One might ask, "Why weren't the veins and arteries used for the blood-like fluid circulation listed under the [organic materials left in the final stages] area?" The answer is that the veins and arteries used in the final stages were not organic but artificial. One of the most complicated processes for our neurosurgeons was to connect artificial veins and arteries to the brain. It took over four years of extensive research and experiments to perfect the process. Although that process was extremely complicated it was finally done and now we make artificial vertebral, basilar, superior cerebellar, middle cerebral, posterior cerebral, posterior communicating, internal carotid, anterior cerebral, and anterior communicating arteries that are used in the final stages. Although perfecting those processes was difficult, it was not the most difficult task.
The most difficult task of all was knowing exactly how fast to circulate the blood-like fluid throughout the brain. First, the the amount of cerebral oxygen consumption by white matter and gray matter had to be calculated. A team of scientists was administered to figure out exactly what substances a brain needs. These substances would be injected into the blood-like fluid. As of now, we have over 820 different substances that can be injected into the blood-like fluid at any time.
At all times, brain activity was monitored and recorded in many different ways.What awed us all was the fact that at first, the we noticed that in the early stages, only 6.3% of the brain was active, but the activity kept on increasing at a rate of about 3.5% daily. After three months, the brain activity reached an alarming activity percentage of 49.2%. after continual monitoring, we found out that the activity kept increasing until it went to 73.3 %. After this, it fluctuated by about 6% daily but kept an average of 64.2%. There were two instances where it went up to over 89%, but only stayed at those levels for seconds. Even at those high percentages, no sign of telekinetic forces were exhibited.

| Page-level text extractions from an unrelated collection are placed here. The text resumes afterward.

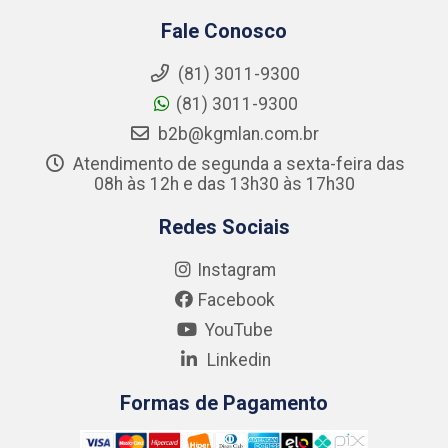
Fale Conosco
(81) 3011-9300
(81) 3011-9300
b2b@kgmlan.com.br
Atendimento de segunda a sexta-feira das
08h às 12h e das 13h30 às 17h30
Redes Sociais
Instagram
Facebook
YouTube
Linkedin
Formas de Pagamento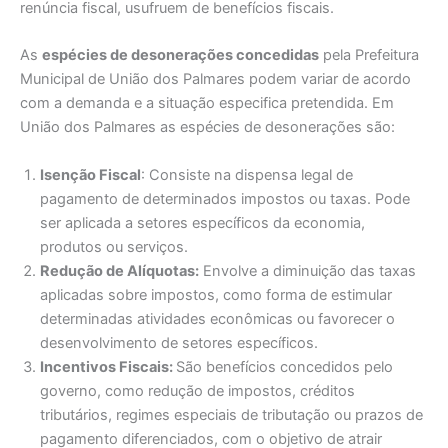
renúncia fiscal, usufruem de benefícios fiscais.
As
espécies de desonerações concedidas
pela Prefeitura
Municipal de União dos Palmares podem variar de acordo
com a demanda e a situação especifica pretendida. Em
União dos Palmares as espécies de desonerações são:
Isenção Fiscal
: Consiste na dispensa legal de
pagamento de determinados impostos ou taxas. Pode
ser aplicada a setores específicos da economia,
produtos ou serviços.
Redução de Alíquotas:
Envolve a diminuição das taxas
aplicadas sobre impostos, como forma de estimular
determinadas atividades econômicas ou favorecer o
desenvolvimento de setores específicos.
Incentivos Fiscais:
São benefícios concedidos pelo
governo, como redução de impostos, créditos
tributários, regimes especiais de tributação ou prazos de
pagamento diferenciados, com o objetivo de atrair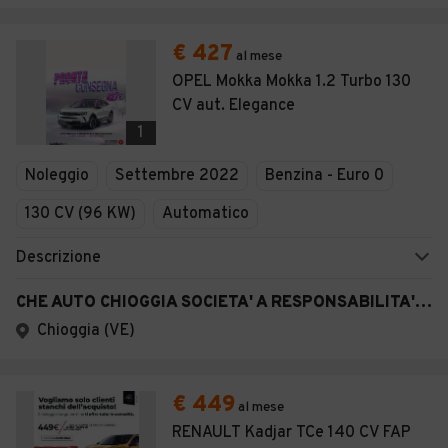
€ 427
al mese
OPEL Mokka Mokka 1.2 Turbo 130
CV aut. Elegance
1
Noleggio
Settembre 2022
Benzina - Euro 0
130 CV (96 KW)
Automatico
Descrizione
CHE AUTO CHIOGGIA SOCIETA' A RESPONSABILITA' LIMITATA SEMPLIFICAT A
Chioggia (VE)
€ 449
al mese
RENAULT Kadjar TCe 140 CV FAP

So far we have done over 1560 experiments and have decreased the average loss of neurons by as much as 99.2%. For example, the average loss of neocortical neurons in a normal human brain is 1.1 per second. In some brains in our laboratories, the average loss of neocortical neurons is one in 102.3 seconds. This was our greatest breakthrough, and it was determined that the different substances
injected into the blood-like fluid accounted for this decrease in average loss of neurons.
Then a year later, in 1974, a scientist tried to communicate with a brain. He tried to attach the optic nerves back along with an eye. I can't tell you any more, but lets just say that you don't want to know more because it seriously gets scare from here and on. The reason I am extending my knowledge to this publicly unchartered territory is because I foresee an elimination to the human race because of these extreme technological advances. Scientists out there now have the knowledge to build an "Extreme Human" that can live forever, is extremely intelligent, and if mass produced, can wipe out us regular humans completely. Based on what I've seen, no longer is a "cyborg" just a fictional character. I just hope that I will not be here to see the change.